I was asked this question by Aurora magazine ( which is a cross between Marketing Week and Campaign in Pakistan- edited by the excellent Mary-Lou Andrew). It set me thinking. If you ask this question now you are no longer just asking about the narrow question of winning and retaining customers – you are in fact asking about how brands fit into the wider picture of society, technology and government, especially as the state retreats.
Here were my 5
Business for Good
10 years ago companies started to get CSR departments- but was it just a fig leaf whilst the company carried on as before? The suspicion was yes and not the fig leaves were not big enough to cover the private parts
Then Unilever closed its CSR department and said that ethical behaviour was its whole business (see their 5 levers of change). Last year, Jim Stengel ( ex P&G top marketer) said (in Grow) the business case for brand ideals is not about altruism or corporate social responsibility. It is about expressing a business’s fundamental reason for being and powering its growth. A big trend- and the likes of Unilever and P&G do make the weather..
The bigger picture is that as the state retreats outsourcing is on the rise- cue more scandals as we resent private companies making profits out of our taxes. Outsourcing is a ghastly word – a damning association for Mitt Romney even in business friendly USA. These companies desperately need to express and believe in a higher purpose- not least as a defence agains public skepticism about their motives.

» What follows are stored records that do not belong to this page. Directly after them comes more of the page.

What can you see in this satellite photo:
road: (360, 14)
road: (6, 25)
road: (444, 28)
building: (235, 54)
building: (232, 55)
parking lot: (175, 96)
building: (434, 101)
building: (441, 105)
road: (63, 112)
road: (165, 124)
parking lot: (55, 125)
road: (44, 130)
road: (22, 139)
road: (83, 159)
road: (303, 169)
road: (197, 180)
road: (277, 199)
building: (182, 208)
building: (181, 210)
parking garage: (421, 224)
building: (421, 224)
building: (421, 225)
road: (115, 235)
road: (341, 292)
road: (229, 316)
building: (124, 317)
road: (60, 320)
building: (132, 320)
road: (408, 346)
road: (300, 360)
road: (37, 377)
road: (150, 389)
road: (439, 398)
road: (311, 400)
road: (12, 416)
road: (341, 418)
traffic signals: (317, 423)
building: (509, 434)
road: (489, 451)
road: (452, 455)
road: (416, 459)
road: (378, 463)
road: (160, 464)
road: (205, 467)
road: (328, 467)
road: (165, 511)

It was the surprise hit of the London 2012 Olympics- proof that great customer experience is the best form of marketing and the most effective way to build reputation
We are all now interested in how we can keep all that good will and energy going and apply it to other big challenges- especially as the state is in retreat. How can it help in other areas- the health service and social care for example? Volunteering is how the justice system has run in the UK since time immemorial in the form of ( unpaid ) Justices or the Peace. Can the model be applied to other areas of civic society?
The clues are there in the olympic experience and they are all to do with how you treat people who do the volunteering
Make it feel important , fun, rewarding and sociable- give people a sense of status as volunteers.
Try not to make it feel like ‘ a duty’
This is The Big Society – to make it happen means dropping the grandiose policy wonkery around it and thinking about the things that give us pleasure and make us feel recognised and rewarded.
Authentic cultural experiences
All trends have counter trends – as many have become more isolated-slaves to a flood of emails and tweets ,so we want to get back into the real world
Music festivals have grown fast over the past decade and now cultural festivals and book fairs are growing too. The Hay book festival has gone international. I expect Karachi’s young book festival to be as big as Jaipur soon – it will be an authentic expression of Pakistan’s vibrant literature and art.
The mobile personal screen
The mobile is no longer a communications device- it is turning into another screen that we carry around and by which we navigate the world.
The drivers of this are device innovation, a dynamic app economy and lower costs. Huawei (chinese) smartphones will make smartphones available to more people soon – not just those who can afford Iphones
To call this “mobile marketing” is to miss the more radical nature of the mobile revolution. This will collapse the separation between the real and virtual worlds. The mobile- as last supported by high speed internet access- will be a tool for adding whole other dimension to your experiences in shops, streets, sports stadia and at events. Of course big data will get in on the act and see this as a chance to target us with relevant messages- right person, right time ,right place is more possible. But the bigger opportunity is to ask – what portable service can i give my customers that they value and use to navigate the world around them and connect with their networks. Foursquare is just the beginning
Food prices and poverty
Food prices are going up as the harvest has been poor in the USA- expect protectionism to grow as countries like Russia seek to hold onto more of their food to feed their own people. This is understandable but misguided and a bad idea for everyone.
These rises will hit the poor hardest as they spend a much greater proportion of their money than the middle classes on just keeping body and soul together. The so-called developed nations will have to get used to more and more soup kitchens in their poorer cities (the Northern ones in the UK).
And for the big food and retail brands it will represent a challenge- the best will seize the opportunity to demonstrate that business is for good and not just for profit.